*** Opening of DATASET CONTENT ***
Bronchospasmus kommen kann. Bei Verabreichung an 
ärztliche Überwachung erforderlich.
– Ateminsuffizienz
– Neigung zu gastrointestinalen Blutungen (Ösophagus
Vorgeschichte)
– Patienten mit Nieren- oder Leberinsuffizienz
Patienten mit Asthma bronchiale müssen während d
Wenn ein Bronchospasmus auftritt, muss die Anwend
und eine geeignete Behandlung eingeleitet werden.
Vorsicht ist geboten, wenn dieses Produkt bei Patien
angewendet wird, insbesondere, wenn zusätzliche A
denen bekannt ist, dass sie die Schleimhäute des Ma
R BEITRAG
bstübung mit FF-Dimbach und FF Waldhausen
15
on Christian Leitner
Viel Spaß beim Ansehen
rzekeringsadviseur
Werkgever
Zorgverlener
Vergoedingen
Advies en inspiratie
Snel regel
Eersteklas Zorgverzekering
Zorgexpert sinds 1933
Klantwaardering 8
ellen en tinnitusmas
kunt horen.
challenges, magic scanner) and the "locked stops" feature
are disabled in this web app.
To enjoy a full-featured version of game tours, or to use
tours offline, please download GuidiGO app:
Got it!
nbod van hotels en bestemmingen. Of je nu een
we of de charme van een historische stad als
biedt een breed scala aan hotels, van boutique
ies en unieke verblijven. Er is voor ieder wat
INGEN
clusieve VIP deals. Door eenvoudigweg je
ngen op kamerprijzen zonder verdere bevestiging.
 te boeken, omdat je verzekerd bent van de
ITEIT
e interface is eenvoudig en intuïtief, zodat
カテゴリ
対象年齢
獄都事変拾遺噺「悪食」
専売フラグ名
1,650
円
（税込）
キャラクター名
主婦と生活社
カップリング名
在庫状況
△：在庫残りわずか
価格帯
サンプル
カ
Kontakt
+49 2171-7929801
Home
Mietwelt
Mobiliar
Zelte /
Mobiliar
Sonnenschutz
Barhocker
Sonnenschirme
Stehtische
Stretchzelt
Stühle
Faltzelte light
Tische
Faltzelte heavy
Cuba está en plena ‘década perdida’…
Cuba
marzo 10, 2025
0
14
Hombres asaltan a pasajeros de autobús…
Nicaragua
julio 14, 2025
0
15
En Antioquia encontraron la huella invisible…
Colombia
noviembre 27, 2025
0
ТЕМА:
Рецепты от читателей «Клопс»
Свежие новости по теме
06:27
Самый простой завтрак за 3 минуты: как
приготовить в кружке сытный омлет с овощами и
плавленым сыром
*** Close of DATASET CONTENT ***
Copy all lines from the material that contain "tours".

To enjoy a full-featured version of game tours, or to use
tours offline, please download GuidiGO app:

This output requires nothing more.